**Source material**
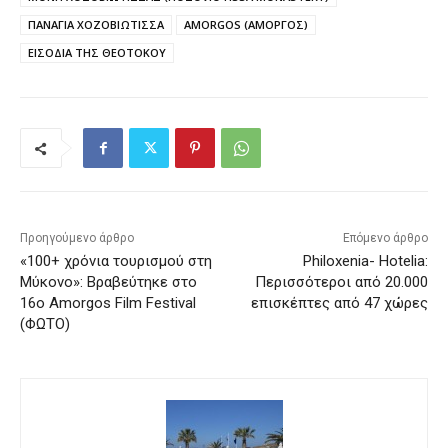
ΠΑΝΑΓΙΑ ΧΟΖΟΒΙΩΤΙΣΣΑ
AMORGOS (ΑΜΟΡΓΟΣ)
ΕΙΣΟΔΙΑ ΤΗΣ ΘΕΟΤΟΚΟΥ
Προηγούμενο άρθρο
Επόμενο άρθρο
«100+ χρόνια τουρισμού στη
Philoxenia- Hotelia:
Μύκονο»: Βραβεύτηκε στο
Περισσότεροι από 20.000
16ο Amorgos Film Festival
επισκέπτες από 47 χώρες
(ΦΩΤΟ)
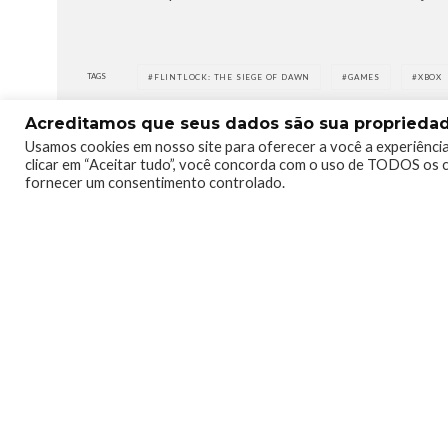
TAGS
FLINTLOCK: THE SIEGE OF DAWN
GAMES
XBOX
Acreditamos que seus dados são sua propriedade
Usamos cookies em nosso site para oferecer a você a experiência
clicar em “Aceitar tudo”, você concorda com o uso de TODOS os c
fornecer um consentimento controlado.
0
0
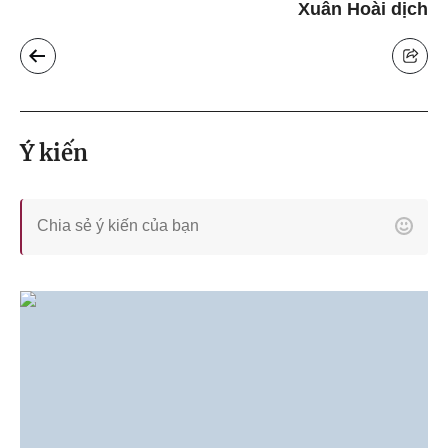
Xuân Hoài dịch
Ý kiến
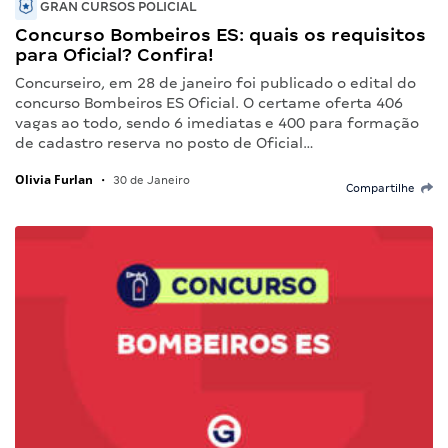
GRAN CURSOS POLICIAL
Concurso Bombeiros ES: quais os requisitos
para Oficial? Confira!
Concurseiro, em 28 de janeiro foi publicado o edital do
concurso Bombeiros ES Oficial. O certame oferta 406
vagas ao todo, sendo 6 imediatas e 400 para formação
de cadastro reserva no posto de Oficial…
Olivia Furlan
•
30 de Janeiro
Compartilhe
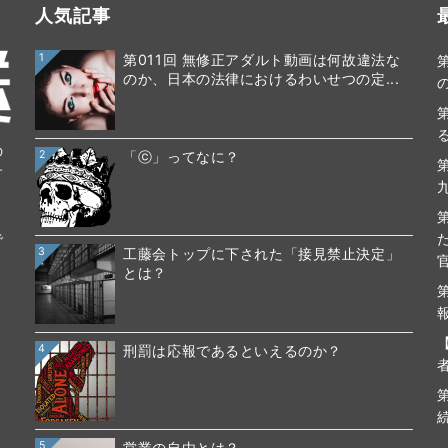
人気記事
1
第011回 無修正アダルト動画は何故違法な
のか、日本の法律におけるわいせつの定...
の
2
「ⓒ」ってなに？
す
で
3
工藤会トップに下された「接見禁止決定」
とは？
4
刑罰は応報であるといえるのか？
5
営業の自由とは？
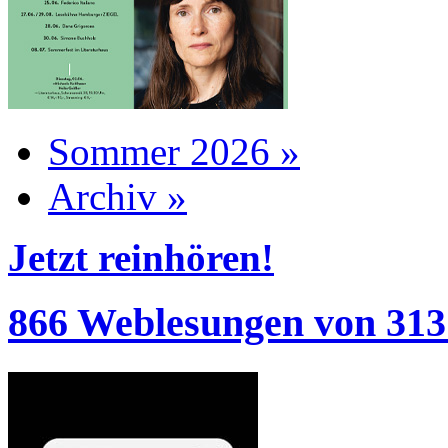
Sommer 2026 »
Archiv »
Jetzt reinhören!
866 Weblesungen von 313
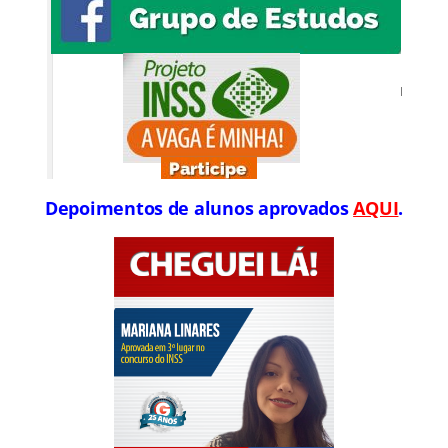
Depoimentos de alunos aprovados
AQUI
.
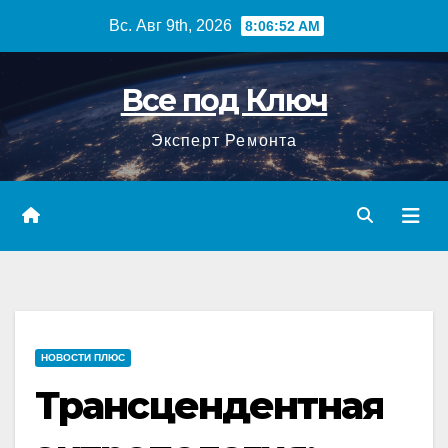
Перейти
Вс. Авг 9th, 2026
8:06:53 AM
к
содержимому
Все под Ключ
Эксперт Ремонта
НОВОСТИ ПЛЮС
Трансцендентная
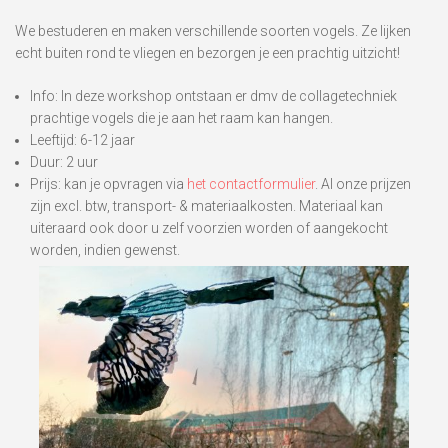
We bestuderen en maken verschillende soorten vogels. Ze lijken
echt buiten rond te vliegen en bezorgen je een prachtig uitzicht!
Info: In deze workshop ontstaan er dmv de collagetechniek
prachtige vogels die je aan het raam kan hangen.
Leeftijd: 6-12 jaar
Duur: 2 uur
Prijs: kan je opvragen via
het contactformulier
. Al onze prijzen
zijn excl. btw, transport- & materiaalkosten. Materiaal kan
uiteraard ook door u zelf voorzien worden of aangekocht
worden, indien gewenst.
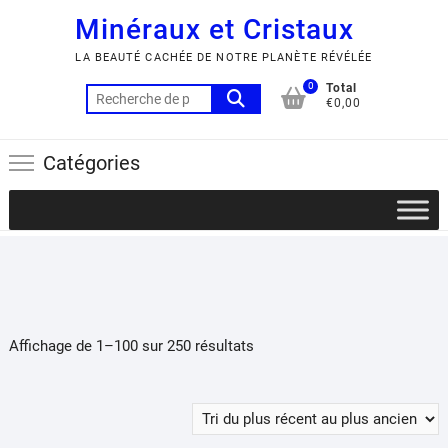
Minéraux et Cristaux
LA BEAUTÉ CACHÉE DE NOTRE PLANÈTE RÉVÉLÉE
0
Total
Recherche
€0,00
pour :
Catégories
Trié
Affichage de 1–100 sur 250 résultats
du
plus
récent
au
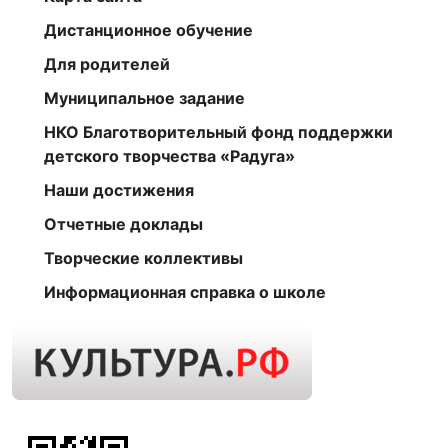
Дистанционное обучение
Для родителей
Муниципальное задание
НКО Благотворительный фонд поддержки
детского творчества «Радуга»
Наши достижения
Отчетные доклады
Творческие коллективы
Информационная справка о школе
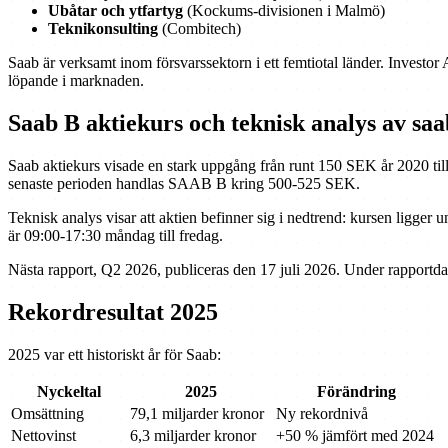
Ubåtar och ytfartyg
(Kockums-divisionen i Malmö)
Teknikonsulting
(Combitech)
Saab är verksamt inom försvarssektorn i ett femtiotal länder. Investor 
löpande i marknaden.
Saab B aktiekurs och teknisk analys av saa
Saab aktiekurs visade en stark uppgång från runt 150 SEK år 2020 til
senaste perioden handlas SAAB B kring 500-525 SEK.
Teknisk analys visar att aktien befinner sig i nedtrend: kursen ligger
är 09:00-17:30 måndag till fredag.
Nästa rapport, Q2 2026, publiceras den 17 juli 2026. Under rapportda
Rekordresultat 2025
2025 var ett historiskt år för Saab:
Nyckeltal
2025
Förändring
Omsättning
79,1 miljarder kronor
Ny rekordnivå
Nettovinst
6,3 miljarder kronor
+50 % jämfört med 2024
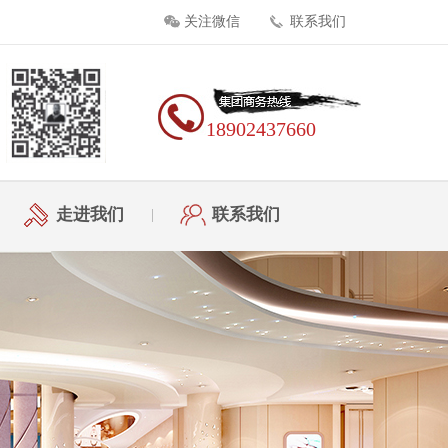
关注微信
联系我们
18902437660
走进我们
联系我们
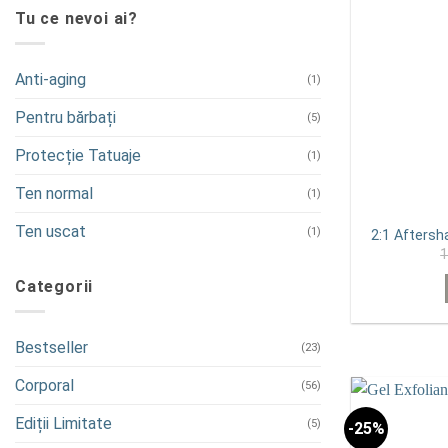
Tu ce nevoi ai?
Anti-aging
(1)
Pentru bărbați
(5)
Protecție Tatuaje
(1)
Ten normal
(1)
Ten uscat
(1)
2:1 Aftersh
Categorii
Bestseller
(23)
Corporal
(56)
Ediții Limitate
(5)
-25%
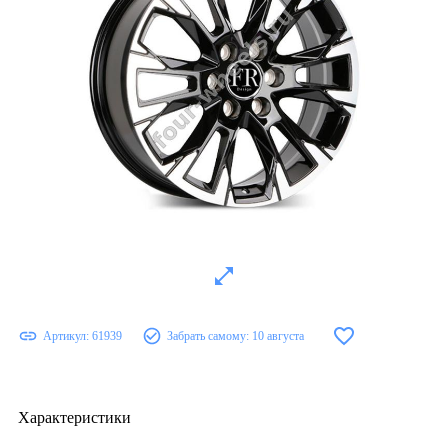
Артикул:
61939
Забрать самому:
10 августа
Характеристики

**About this task**
Copy out each line of the entries where the word "vogels" is found.

**The answer**
We bestuderen en maken verschillende soorten vogels. Ze lijken
prachtige vogels die je aan het raam kan hangen.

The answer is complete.